Ora, appare evidente come nella specie non ricorra alcuna ragione che possa giustificare il permanere, nella Regione siciliana, della causa di ineleggibilità in esame, una volta che questa, nella legislazione nazionale -- cui la regione si era pienamente uniformata con la legge n. 31 del 1986 -- è stata soppressa: l'art. 2 della legge 11 agosto 1991, n. 271 ha, infatti, abrogato il quarto comma dell'art. 2 della legge 23 aprile 1981, n. 154 (comma che disciplinava la rimozione della causa di ineleggibilità da parte dei farmacisti), sostituendolo con una norma che, nello stabilire che le strutture convenzionate di cui al n. 9) del primo comma del medesimo art. 2 "sono quelle indicate negli artt. 43 e 44 della legge 23 dicembre 1978, n. 833", ha limitato l'ambito applicativo della causa di ineleggibilità sancita nella norma stessa, escludendone -- come è confermato dalla giurisprudenza della Corte di cassazione -- i titolari di farmacie, alle quali i menzionati articoli della legge n. 833 del 1978 non fanno alcun riferimento.

Va, pertanto, dichiarata, da un lato, la illegittimità costituzionale dell'art. 9, primo comma, n. 9), della legge regionale n. 31 del 1986, nella parte in cui non prevede che le strutture convenzionate ivi richiamate sono quelle indicate negli artt. 43 e 44 della legge 23 dicembre 1978, n. 833; dall'altro, la illegittimità costituzionale dell'art. 9, quarto comma, della medesima legge regionale n. 31 del 1986 (di contenuto identico a quello del soppresso quarto comma dell'art. 2 della legge n. 154 del 1981).

PER QUESTI MOTIVI

LA CORTE COSTITUZIONALE

a) dichiara l'illegittimità costituzionale dell'art. 9, primo comma, n. 9), della legge della Regione siciliana 24 giugno 1986, n. 31 (Norme per l'applicazione nella Regione siciliana della legge 27 dicembre 1985, n. 816, concernente aspettative, permessi e indennità degli amministratori locali. Determinazione delle misure dei compensi per i componenti delle commissioni provinciali di controllo. Norme in materia di ineleggibilità e incompatibilità per i consiglieri comunali, provinciali e di quartiere), nella parte in cui non prevede che le strutture convenzionate ivi richiamate sono quelle indicate negli artt. 43 e 44 della legge 23 dicembre 1978, n. 833;

b) dichiara l'illegittimità costituzionale dell'art. 9, quarto comma, della legge della Regione siciliana 24 giugno 1986, n. 31; c) dichiara inammissibile la questione di legittimità costituzionale dell'art. 3, comma 2, della legge della Regione siciliana 26 agosto 1992, n. 7 (Norme per l'elezione con suffragio popolare del sindaco.
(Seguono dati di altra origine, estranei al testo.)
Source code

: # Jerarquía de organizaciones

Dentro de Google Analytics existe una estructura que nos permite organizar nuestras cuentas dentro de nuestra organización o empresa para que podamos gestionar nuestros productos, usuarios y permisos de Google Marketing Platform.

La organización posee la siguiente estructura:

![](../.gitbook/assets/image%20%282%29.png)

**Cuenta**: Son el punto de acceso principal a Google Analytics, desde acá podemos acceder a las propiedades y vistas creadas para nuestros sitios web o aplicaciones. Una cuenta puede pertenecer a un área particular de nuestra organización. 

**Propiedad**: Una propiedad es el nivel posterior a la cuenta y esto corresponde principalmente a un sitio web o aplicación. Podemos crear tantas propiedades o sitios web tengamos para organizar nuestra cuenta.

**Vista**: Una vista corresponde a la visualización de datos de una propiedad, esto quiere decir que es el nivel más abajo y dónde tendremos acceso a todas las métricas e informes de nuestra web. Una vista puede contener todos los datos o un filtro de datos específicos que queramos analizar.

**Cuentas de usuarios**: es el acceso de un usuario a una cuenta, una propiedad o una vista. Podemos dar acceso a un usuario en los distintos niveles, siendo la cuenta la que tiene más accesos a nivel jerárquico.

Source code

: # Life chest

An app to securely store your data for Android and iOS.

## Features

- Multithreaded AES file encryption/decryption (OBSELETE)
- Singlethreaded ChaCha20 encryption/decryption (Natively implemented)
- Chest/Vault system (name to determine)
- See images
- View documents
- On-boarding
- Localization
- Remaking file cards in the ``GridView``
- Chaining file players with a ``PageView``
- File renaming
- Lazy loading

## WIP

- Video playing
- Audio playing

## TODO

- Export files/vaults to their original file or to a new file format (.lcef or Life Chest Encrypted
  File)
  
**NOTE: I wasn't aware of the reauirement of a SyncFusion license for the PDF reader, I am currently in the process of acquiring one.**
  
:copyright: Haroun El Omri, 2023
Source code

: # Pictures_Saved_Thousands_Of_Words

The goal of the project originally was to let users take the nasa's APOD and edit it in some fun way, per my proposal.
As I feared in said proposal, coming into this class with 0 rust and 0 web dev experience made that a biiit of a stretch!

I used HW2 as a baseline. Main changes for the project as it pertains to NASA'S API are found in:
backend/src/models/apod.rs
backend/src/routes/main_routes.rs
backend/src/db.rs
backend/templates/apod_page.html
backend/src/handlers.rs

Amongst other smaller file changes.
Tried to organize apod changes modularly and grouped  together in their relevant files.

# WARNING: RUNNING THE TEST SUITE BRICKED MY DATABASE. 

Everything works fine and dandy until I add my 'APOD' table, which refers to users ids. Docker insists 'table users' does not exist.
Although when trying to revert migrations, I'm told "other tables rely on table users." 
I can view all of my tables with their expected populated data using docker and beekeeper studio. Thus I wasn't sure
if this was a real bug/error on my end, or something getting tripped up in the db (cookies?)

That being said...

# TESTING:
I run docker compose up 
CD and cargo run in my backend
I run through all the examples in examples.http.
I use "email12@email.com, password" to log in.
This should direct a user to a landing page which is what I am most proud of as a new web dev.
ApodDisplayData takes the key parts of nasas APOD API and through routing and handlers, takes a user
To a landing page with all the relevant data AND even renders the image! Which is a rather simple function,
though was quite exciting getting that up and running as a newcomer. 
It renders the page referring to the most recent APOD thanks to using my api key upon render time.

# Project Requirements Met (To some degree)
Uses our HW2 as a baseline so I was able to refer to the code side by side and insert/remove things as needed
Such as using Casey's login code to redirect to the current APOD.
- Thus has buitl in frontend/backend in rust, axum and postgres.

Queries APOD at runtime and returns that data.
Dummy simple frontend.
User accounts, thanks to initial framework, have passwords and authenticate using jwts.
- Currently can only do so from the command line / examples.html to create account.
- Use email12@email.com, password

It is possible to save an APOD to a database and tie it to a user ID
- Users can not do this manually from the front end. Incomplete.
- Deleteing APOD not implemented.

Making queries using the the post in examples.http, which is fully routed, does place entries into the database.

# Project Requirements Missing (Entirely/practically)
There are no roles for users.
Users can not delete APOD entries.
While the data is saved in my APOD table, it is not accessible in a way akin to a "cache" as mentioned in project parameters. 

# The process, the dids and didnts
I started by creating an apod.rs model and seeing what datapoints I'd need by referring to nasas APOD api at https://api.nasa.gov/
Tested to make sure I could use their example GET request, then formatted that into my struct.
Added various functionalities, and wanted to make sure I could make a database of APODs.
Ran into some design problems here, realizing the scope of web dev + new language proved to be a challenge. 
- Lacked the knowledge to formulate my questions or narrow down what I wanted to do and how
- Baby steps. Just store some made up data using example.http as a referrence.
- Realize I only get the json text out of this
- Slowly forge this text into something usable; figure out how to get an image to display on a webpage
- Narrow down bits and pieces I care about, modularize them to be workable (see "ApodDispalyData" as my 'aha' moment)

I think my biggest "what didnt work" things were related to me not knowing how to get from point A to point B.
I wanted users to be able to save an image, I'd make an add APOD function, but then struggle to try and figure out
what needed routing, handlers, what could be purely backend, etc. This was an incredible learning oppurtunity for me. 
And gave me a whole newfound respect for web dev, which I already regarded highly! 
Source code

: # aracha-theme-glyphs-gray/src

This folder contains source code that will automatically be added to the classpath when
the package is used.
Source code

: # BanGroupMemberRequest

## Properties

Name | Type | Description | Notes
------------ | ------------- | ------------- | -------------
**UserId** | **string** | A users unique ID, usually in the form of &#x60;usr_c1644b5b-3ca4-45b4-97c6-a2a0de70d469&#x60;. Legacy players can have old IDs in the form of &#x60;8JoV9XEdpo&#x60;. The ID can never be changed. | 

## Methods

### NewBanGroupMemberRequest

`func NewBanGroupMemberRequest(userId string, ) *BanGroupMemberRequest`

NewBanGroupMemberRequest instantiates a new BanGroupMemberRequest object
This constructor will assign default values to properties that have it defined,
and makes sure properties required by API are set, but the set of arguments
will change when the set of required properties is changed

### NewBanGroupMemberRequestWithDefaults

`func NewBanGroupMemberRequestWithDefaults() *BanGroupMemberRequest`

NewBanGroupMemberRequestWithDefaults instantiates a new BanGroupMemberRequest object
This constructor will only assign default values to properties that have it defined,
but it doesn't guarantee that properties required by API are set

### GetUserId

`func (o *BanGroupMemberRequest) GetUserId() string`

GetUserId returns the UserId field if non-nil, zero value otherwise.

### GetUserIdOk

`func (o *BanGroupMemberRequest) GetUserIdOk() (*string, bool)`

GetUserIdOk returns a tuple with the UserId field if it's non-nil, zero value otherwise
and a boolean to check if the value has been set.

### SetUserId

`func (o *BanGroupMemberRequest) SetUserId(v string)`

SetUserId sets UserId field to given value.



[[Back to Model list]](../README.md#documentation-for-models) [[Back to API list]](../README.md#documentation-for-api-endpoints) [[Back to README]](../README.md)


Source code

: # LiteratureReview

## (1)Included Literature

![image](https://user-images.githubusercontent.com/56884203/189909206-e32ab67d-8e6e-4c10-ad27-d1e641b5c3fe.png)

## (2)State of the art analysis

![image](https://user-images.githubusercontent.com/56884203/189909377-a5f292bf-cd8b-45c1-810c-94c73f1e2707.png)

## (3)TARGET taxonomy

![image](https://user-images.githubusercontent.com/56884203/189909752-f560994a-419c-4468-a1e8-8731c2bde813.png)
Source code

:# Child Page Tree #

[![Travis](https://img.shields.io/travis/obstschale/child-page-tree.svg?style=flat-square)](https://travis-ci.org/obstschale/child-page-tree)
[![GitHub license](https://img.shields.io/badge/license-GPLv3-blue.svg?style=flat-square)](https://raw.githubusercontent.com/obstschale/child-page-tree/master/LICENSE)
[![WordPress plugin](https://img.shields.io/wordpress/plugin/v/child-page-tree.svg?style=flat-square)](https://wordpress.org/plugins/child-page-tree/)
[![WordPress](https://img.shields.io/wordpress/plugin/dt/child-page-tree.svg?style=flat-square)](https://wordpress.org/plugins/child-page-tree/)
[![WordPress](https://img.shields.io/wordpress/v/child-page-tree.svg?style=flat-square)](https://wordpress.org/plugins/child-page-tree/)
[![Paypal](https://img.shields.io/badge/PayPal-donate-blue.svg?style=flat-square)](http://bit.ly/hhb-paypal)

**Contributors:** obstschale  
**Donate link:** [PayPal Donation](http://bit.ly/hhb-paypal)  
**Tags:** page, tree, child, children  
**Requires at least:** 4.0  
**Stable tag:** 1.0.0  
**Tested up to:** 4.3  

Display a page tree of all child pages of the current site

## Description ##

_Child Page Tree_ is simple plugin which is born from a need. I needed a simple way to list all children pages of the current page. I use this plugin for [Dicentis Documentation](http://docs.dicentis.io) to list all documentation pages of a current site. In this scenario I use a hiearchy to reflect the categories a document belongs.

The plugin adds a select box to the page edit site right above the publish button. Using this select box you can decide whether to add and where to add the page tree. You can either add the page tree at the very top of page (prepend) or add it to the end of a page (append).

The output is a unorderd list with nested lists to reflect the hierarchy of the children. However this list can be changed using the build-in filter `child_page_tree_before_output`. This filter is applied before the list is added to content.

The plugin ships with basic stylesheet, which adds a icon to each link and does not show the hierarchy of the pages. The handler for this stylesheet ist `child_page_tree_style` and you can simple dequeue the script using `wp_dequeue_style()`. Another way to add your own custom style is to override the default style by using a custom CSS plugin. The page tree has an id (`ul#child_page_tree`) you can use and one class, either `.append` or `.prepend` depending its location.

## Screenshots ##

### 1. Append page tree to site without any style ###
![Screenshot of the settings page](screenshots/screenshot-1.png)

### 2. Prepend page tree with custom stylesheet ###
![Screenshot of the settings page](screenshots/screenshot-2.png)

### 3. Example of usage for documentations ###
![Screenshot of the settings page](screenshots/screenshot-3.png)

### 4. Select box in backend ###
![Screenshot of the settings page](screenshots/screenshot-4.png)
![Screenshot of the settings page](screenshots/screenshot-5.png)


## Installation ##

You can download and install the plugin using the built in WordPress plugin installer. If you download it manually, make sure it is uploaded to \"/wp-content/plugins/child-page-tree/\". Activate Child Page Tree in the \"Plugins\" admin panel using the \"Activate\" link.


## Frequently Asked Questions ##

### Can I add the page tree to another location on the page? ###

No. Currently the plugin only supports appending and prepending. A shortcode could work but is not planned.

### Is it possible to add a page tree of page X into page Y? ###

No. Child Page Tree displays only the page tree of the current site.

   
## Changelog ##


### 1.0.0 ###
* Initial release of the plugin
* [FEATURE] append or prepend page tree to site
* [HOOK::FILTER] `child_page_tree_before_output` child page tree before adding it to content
Nuove norme per l'elezione dei consigli comunali, per la composizione degli organi collegiali dei comuni, per il funzionamento degli organi provinciali e comunali e per l'introduzione della preferenza unica), sollevata, in riferimento agli artt. 3 e 51 della Costituzione, dalla Corte di appello di Caltanissetta con l'ordinanza in epigrafe.

Così deciso in Roma, nella sede della Corte costituzionale, Palazzo della Consulta, il 10 maggio 1995.

Antonio BALDASSARRE, Presidente

Mauro FERRI, Redattore

Depositata in cancelleria il 16 maggio 1995.